**Stored data entries**.
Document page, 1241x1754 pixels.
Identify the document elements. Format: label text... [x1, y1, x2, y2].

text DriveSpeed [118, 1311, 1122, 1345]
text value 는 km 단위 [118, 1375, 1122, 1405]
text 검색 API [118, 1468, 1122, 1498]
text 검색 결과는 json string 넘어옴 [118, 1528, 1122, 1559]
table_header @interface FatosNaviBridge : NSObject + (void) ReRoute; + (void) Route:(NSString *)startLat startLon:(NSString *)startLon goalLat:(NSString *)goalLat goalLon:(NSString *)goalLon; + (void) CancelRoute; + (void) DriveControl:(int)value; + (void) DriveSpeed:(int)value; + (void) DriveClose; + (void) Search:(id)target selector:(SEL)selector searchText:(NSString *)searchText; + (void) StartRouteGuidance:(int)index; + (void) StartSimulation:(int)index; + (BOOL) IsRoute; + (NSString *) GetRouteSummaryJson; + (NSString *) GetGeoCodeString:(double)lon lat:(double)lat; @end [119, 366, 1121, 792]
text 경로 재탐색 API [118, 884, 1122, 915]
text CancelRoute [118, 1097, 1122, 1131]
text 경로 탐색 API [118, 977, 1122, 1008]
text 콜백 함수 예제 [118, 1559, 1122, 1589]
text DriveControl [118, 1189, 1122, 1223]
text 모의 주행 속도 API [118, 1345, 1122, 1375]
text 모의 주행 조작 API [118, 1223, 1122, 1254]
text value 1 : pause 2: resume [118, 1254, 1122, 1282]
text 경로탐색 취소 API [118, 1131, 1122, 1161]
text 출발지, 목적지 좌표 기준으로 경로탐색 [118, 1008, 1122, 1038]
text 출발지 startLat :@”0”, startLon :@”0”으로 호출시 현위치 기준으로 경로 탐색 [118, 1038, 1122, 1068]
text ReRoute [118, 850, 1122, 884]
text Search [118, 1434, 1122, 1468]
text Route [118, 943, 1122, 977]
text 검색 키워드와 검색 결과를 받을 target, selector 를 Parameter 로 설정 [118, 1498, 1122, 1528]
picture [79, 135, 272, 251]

* * *

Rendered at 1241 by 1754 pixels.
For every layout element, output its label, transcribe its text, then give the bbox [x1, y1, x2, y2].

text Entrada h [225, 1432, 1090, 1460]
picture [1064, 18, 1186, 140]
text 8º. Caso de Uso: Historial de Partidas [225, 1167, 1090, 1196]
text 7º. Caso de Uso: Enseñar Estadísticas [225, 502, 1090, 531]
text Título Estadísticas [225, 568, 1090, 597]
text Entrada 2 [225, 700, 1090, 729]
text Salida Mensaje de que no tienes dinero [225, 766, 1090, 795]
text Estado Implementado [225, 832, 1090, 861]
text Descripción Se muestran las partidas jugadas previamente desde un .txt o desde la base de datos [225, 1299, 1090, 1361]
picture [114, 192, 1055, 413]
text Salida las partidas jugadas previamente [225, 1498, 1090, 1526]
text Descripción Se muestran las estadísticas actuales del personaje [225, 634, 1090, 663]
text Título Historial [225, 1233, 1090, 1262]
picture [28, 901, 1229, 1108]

**Task instructions**. Wherever "pixels" appears in a line of the entries, copy that line.

**Output for this task**.
Document page, 1241x1754 pixels.
Rendered at 1241 by 1754 pixels.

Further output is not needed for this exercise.